DeepLearning_ClassifyObject


Header:AVLDL.h
Namespace:avl

Performs whole image classification using a trained deep-learning model.

Syntax

void avl::DeepLearning_ClassifyObject
(
	const avl::Image& inImage,
	atl::Optional<const avl::Rectangle2D&> inRoi,
	atl::Optional<const avl::CoordinateSystem2D&> inRoiAlignment,
	const avl::DeepModel_Classification& inDeepModel,
	const bool inCreateRelevanceHeatmap,
	atl::Array<avl::ClassConfidence>& outConfidences,
	atl::String& outClassName,
	int& outClassIndex,
	float& outScore,
	avl::Image& outRelevanceHeatmap
)

Parameters

Name Type Default Description
inImage const Image& Input image
inRoi Optional<const Rectangle2D&> NIL Area of interest
inRoiAlignment Optional<const CoordinateSystem2D&> NIL
inDeepModel const DeepModel_Classification& Trained model
inCreateRelevanceHeatmap const bool False Enable-Disable create relevance heatmap
outConfidences Array<ClassConfidence>& Returns confidences for all classes
outClassName String& Returns name of the class with highest confidence
outClassIndex int& Returns the index of the class with highest confidence
outScore float& Returns the value of the highest confidence
outRelevanceHeatmap Image& Returns heatmap indicating how strong specific parts of image influenced classification result

Requirements

For input inImage only pixel formats are supported: 1⨯uint8, 3⨯uint8.

Read more about pixel formats in Image documentation.

Hints

Loading Deep Learning Model may take longer timer.

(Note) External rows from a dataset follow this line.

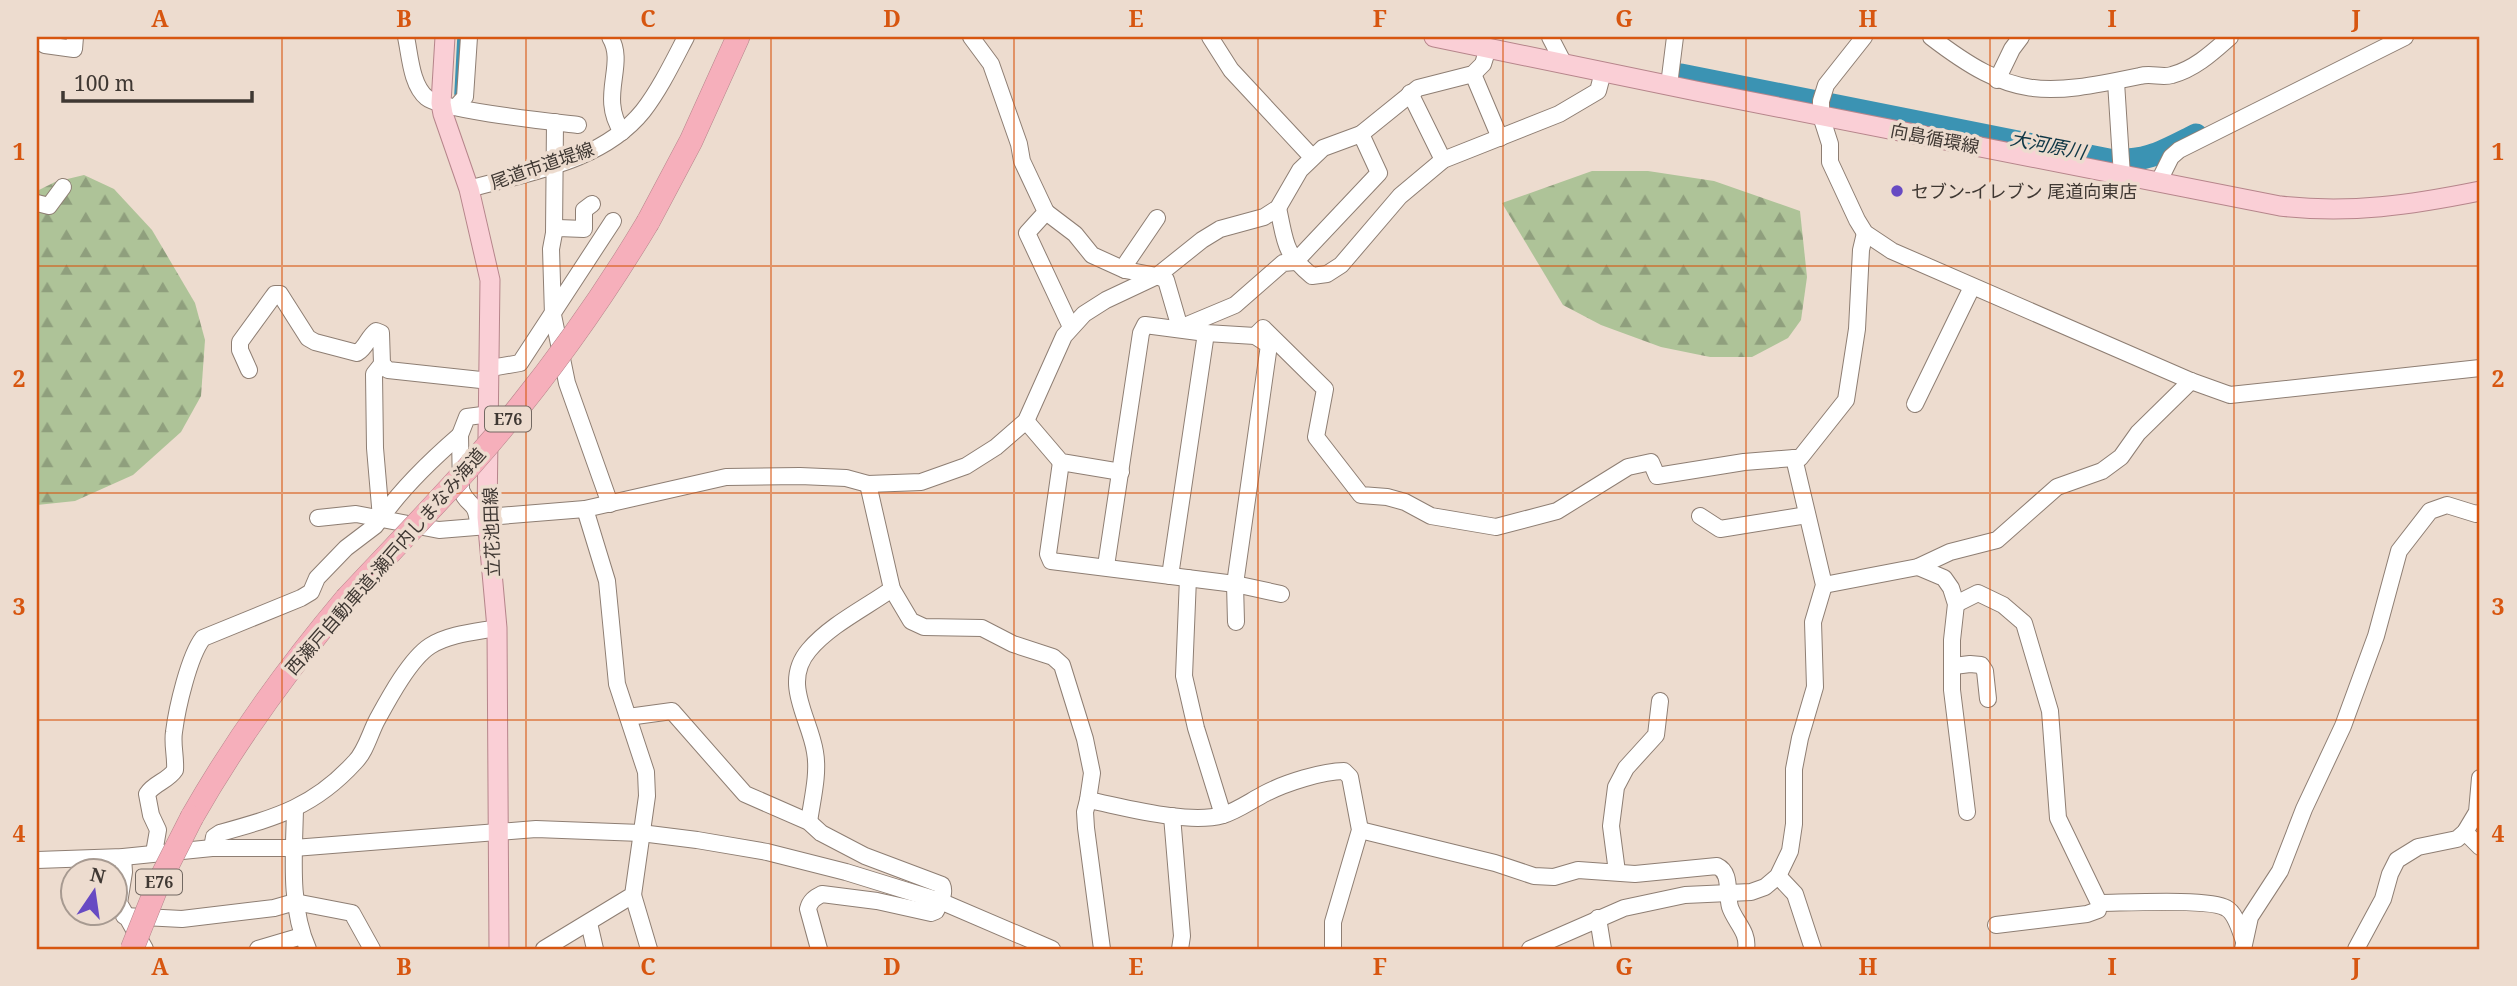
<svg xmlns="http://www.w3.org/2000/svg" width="2517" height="986" viewBox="0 0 2517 986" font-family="'Noto Serif','Noto Sans JP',serif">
	<defs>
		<pattern id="forest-firs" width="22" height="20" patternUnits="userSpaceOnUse" patternTransform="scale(1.75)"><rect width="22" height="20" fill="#aec398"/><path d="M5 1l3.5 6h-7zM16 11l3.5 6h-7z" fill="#8f9f7d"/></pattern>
	</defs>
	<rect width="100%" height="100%" fill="#eddccf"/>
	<g fill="url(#forest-firs)">
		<polygon points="1592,171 1648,171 1714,181 1800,211 1807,277 1801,320 1788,338 1752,357 1710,357 1661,347 1601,325 1563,305 1502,203"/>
		<polygon points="84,175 114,189 152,230 195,303 205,340 201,396 181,432 133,475 75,501 37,505 37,191 55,182"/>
	</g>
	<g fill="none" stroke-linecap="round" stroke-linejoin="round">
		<polyline stroke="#3b93b3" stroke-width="3.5" points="456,94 459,37"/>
		<path stroke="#3b93b3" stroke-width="23" d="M1681,75L2109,160C2146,163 2164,151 2196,135"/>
		<g stroke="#8e7e73" stroke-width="18">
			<g id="minor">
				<path d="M406,37C410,55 411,85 427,98C441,110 553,122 578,125"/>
				<path d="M610,37C627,65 598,96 622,132"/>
				<polyline points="971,37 991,64 1019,144 1022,161 1046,212 1027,233 1071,327"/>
				<polyline points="1210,37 1231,70 1312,157"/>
				<polyline points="1550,37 1564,64"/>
				<polyline points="1864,37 1826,85 1821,101 1821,116 1830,144 1830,162 1857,220 1865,233 1892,251 2191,381 2230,395 2480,368"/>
				<path d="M1931,37C2013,100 2043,96 2140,76C2151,73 2162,78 2172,75C2195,69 2213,52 2230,37"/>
				<polyline points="37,40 45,45 74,49 75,37"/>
				<polyline points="1473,74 1500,138"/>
				<polyline points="1997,80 2012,49 2021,37"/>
				<polyline points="2116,82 2122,176"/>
				<polyline points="1669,85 1675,37"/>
				<polyline points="1410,93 1443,160"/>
				<polyline points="456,107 465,97 469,37"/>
				<polyline points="2158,183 2171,157 2179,150 2405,37"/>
				<path d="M469,189C529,172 602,162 643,111C660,89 673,62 686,37"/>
				<polyline points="37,203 49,206 63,187"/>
				<polyline points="592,204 584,210 584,229 558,228 554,233 551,249 553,315 567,383 610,504"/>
				<path d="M1278,208C1286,243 1283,252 1312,276L1327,274L1341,265L1400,196L1443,160L1559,114L1598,91L1603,72"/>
				<polyline points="1046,212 1075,234 1092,255 1125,270 1157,276 1166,280 1180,328 1235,305 1283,263 1295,262 1379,173 1361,134"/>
				<polyline points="554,233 555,122"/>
				<polyline points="1125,270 1127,262 1157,218"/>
				<polyline points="1255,336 1263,328 1325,389 1316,437 1361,495 1387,497 1405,502 1431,516 1496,527 1557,511 1628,467 1651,462 1657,476 1744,462 1794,458"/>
				<polyline points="491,368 520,363 613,221"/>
				<path d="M249,370L240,350V342L272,298L275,294H280L308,338L315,342L357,353C367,347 367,338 376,331L381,333L382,364L388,370L490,381"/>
				<polyline points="1915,404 1972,287"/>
				<polyline points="1026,421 1061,462 1121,472"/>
				<polyline points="1061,462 1048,554 1051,561 1235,584 1281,594"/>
				<path d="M868,484L892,589L911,621L924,627L982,628L1013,644L1053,657L1062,665L1085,739L1092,773L1088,800C1124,807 1188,825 1223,815C1237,811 1252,800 1266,793C1285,783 1323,771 1344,771L1350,777L1360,830L1333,922V949"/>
				<polyline points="1700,516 1720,529 1807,515"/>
				<polyline points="487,517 585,509 726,477 800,476 846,478 868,484 921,482 966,466 996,447 1026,421 1064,336 1084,314 1106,300 1157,276 1202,240 1220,229 1264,217 1278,208 1300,170 1323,148 1361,134 1418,88 1473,74 1483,64 1488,48"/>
				<polyline points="318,518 356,514 439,530 488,526"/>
				<path d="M381,518C403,487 431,460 460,435"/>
				<path d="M478,526C477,499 468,508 461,490L460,435L467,417L490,414"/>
				<polyline points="1106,566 1141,333 1145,325 1206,333 1255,336 1269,345 1235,584 1236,622"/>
				<polyline points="1918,567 1944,578 1951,588 1956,604 1952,640 1952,690 1967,812"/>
				<polyline points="1170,576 1206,333"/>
				<polyline points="1188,578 1184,676 1196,728 1223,815"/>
				<polyline points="1824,585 1918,567 1950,552 1997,540 2057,487 2102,471 2121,457 2138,433 2191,381"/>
				<polyline points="1956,604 1978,593 2003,605 2024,623 2050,711 2058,818 2099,903 2098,910 2087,914 1996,925"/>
				<polyline points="1954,666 1970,664 1981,665 1985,671 1988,699"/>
				<path d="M628,717L672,711L745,794L809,822L821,833L865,856L942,885C946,894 939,903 936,911L931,913L877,901L822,894C814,898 810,901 808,909L819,949"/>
				<polyline points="1088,800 1085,812 1086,828 1102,949"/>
				<path d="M295,809C294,855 289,906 308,949"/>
				<polyline points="1172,816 1182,936 1180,949"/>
				<path d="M809,822C812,800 819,774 815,752C810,718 781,683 809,650C830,625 865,608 892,589"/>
				<path d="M1360,830L1495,863L1534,876L1554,877L1578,870L1635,874L1717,866C1732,873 1726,892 1730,907C1735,922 1749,932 1746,949"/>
				<polyline points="2465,832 2480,847"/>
				<path d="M212,848L214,837L220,833C277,817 314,807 355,762C366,751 370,733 377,720C389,698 410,659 430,646C449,634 475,632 497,628"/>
				<path d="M154,853L158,830L151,815L147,794C154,783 168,781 175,770C176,757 172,744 174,732C177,708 189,656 203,638L301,598L311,592L317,578L346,548L375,526L381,518L375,448L374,374L382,364"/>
				<polyline points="123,857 124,872 119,903 145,949"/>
				<polyline points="37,860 123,857 212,848 294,848 536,829 641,833 697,840 767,852 846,872 940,901 1052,949"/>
				<polyline points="1617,872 1611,826 1616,787 1626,768 1656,735 1660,701"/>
				<polyline points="1778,876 1795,894 1813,949"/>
				<polyline points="633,895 649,949"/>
				<path d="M2099,903C2122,903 2210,898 2226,908C2236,913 2240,931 2244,941"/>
				<polyline points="124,916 182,919 274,908 295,902 352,913 372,949"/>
				<polyline points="1598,918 1603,949"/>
				<polyline points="589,923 595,949"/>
				<polyline points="258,949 302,936"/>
				<polyline points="544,949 633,895 647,796 646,772 617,684 607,581 585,509"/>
				<polyline points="1530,949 1624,908 1685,895 1751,892 1765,887 1778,876 1790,851 1794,824 1794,769 1800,738 1815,687 1813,622 1824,585 1794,458 1800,458 1846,400 1857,329 1861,250 1865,233"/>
				<polyline points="2243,949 2250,917 2280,871 2304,809 2343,726 2376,636 2399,551 2430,511 2447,505 2476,514 2480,513"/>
				<polyline points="2356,949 2383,899 2390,874 2397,860 2418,847 2457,839 2465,832 2477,812 2480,778"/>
			</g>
		</g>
		<g stroke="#b6858b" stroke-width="21">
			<g id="major">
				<polyline points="445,37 441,103 443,114 469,189 490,280 487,517 497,628 499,949"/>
				<path d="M1434,37L1696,91L2280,206C2351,214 2411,205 2480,191"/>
			</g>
		</g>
		<g stroke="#b6858b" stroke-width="24">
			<g id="highway">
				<polyline points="648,222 691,141 738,37"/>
				<path d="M192,817C237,738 288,668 346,599"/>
			</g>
		</g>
		<use href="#minor" stroke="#fff" stroke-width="16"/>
		<use href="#major" stroke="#facfd6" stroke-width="19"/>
		<use href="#highway" stroke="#f6afbb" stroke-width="23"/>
		<g stroke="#b6858b" stroke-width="24" stroke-linecap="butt">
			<g id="highway-bridge">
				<path d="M346,599C387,555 429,512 469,467C536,391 596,309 648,222"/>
				<polyline points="132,949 158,884 192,817"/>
			</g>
		</g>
		<use href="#highway-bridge" stroke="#f6afbb" stroke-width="23"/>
	</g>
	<path fill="none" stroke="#d75610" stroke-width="2" stroke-opacity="0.55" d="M282,37V949M526,37V949M771,37V949M1014,37V949M1258,37V949M1503,37V949M1746,37V949M1990,37V949M2234,37V949M37,266H2480M37,493H2480M37,720H2480"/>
	<circle fill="#674ac3" stroke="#eddccf" stroke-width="2.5" cx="1897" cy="191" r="7"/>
	<g text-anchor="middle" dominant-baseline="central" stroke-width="7" stroke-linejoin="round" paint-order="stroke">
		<g fill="#eddccf" stroke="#736962" stroke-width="2">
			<rect x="485" y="406.5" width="46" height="25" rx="5"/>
			<rect x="136" y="869.5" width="46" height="25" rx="5"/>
		</g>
		<g font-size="16" font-weight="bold" fill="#3f3833">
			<text x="508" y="419">E76</text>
			<text x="159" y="882">E76</text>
		</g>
		<g font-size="18" fill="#3f3833" stroke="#eddccf">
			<text transform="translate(1935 138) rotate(11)">向島循環線</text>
			<text transform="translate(542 165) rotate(-19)">尾道市道堤線</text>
			<text transform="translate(491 532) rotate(-92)">立花池田線</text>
			<text transform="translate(385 561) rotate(-49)">西瀬戸自動車道;瀬戸内しまなみ海道</text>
		</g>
		<g font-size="18" fill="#3f3833" stroke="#eddccf" text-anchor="start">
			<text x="1911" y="191">セブン-イレブン 尾道向東店</text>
		</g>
		<g font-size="19" font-style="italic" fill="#0e3645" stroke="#eddccf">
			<text transform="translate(2048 145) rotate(11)">大河原川</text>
		</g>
	</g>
	<rect width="2517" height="986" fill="none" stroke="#eddccf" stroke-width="77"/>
	<g transform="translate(94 892) rotate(13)"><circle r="33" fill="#eddccf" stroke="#a79a91" stroke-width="2"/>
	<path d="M0-5L12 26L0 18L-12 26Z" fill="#674ac3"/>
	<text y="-10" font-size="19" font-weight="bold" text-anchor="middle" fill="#3f3833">N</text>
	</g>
	<path d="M63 91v10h189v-10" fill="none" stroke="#3f3833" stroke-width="3.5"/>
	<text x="74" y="91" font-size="21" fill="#3f3833" stroke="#eddccf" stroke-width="5" paint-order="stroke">100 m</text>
	<rect x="38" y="38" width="2440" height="910" fill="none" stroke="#d75610" stroke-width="2.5"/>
	<g font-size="23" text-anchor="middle" font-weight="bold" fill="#d75610">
		<text x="160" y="27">A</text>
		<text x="404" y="27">B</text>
		<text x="648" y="27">C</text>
		<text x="892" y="27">D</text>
		<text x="1136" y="27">E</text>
		<text x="1380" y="27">F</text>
		<text x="1624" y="27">G</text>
		<text x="1868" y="27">H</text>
		<text x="2112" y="27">I</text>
		<text x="2356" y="27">J</text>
		<text x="19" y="160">1</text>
		<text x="2498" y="160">1</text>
		<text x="19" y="387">2</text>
		<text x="2498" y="387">2</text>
		<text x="19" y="615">3</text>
		<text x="2498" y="615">3</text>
		<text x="19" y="842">4</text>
		<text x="2498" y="842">4</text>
		<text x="160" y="975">A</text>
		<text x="404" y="975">B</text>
		<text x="648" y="975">C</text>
		<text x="892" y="975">D</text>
		<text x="1136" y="975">E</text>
		<text x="1380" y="975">F</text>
		<text x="1624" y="975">G</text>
		<text x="1868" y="975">H</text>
		<text x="2112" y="975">I</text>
		<text x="2356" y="975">J</text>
	</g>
</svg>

Consider using DeepLearning_LoadModel_ObjectClassification for pre-loading model before execution starts.

Remarks

  • Model provided on inDeepModel input will be loaded automatically on first usage of this filter.
  • This filter should not be executed along with running Deep Learning Service as it may result in degraded performance or even out-of-memory errors. However, if stopping Deep Learning Service is not an option (e.g. program uses other Deep Learning filters related to Anomaly Detection or Instances Segmentation) it is advised that this filter should be executed before other Deep Learning filters. Such "warm up" execution does not have to use real image or roi as long as provided image and roi have similar size.

Multithreaded environment

This function is not guaranteed to be thread-safe. When used in multithreaded environment, it has to be manually synchronized.

Errors

List of possible exceptions:

Error type Description
DomainError Not supported inImage pixel format in DeepLearning_ClassifyObject.

See Also

  • Models for Deep Learning may be created using Adaptive Vision Deep Learning Editor or using Training Api.